#### RECORDS PROVIDED
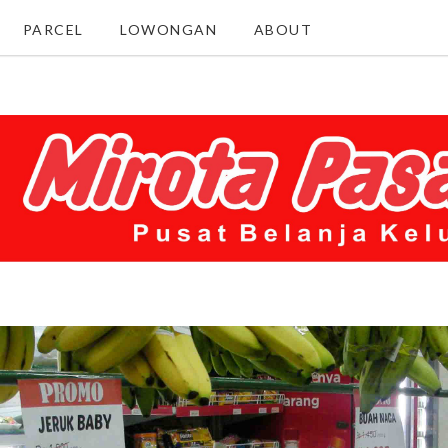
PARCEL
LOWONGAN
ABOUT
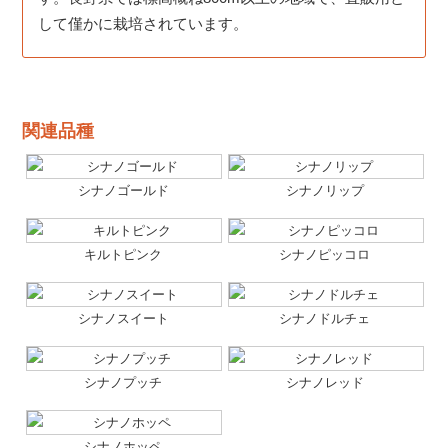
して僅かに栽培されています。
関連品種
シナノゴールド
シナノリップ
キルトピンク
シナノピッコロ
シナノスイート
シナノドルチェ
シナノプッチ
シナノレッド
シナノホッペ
########
#### RECORDS PROVIDED
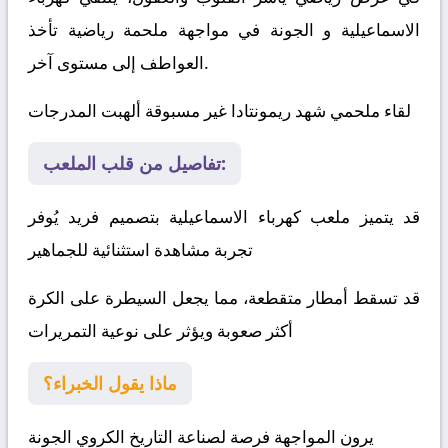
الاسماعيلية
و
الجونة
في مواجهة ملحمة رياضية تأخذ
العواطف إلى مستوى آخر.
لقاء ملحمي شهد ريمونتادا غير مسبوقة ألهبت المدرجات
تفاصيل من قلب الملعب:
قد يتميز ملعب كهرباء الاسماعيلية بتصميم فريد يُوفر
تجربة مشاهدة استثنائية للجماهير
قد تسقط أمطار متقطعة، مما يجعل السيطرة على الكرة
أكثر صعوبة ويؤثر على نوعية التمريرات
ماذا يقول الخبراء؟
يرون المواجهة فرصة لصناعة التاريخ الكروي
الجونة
########
* _EXERCISE DIRECTIONS_
State how many of the lines above contain the string "الاسماعيلية", treating case as significant, and give only the number.

* _OUTPUT FOR THIS EXERCISE_
2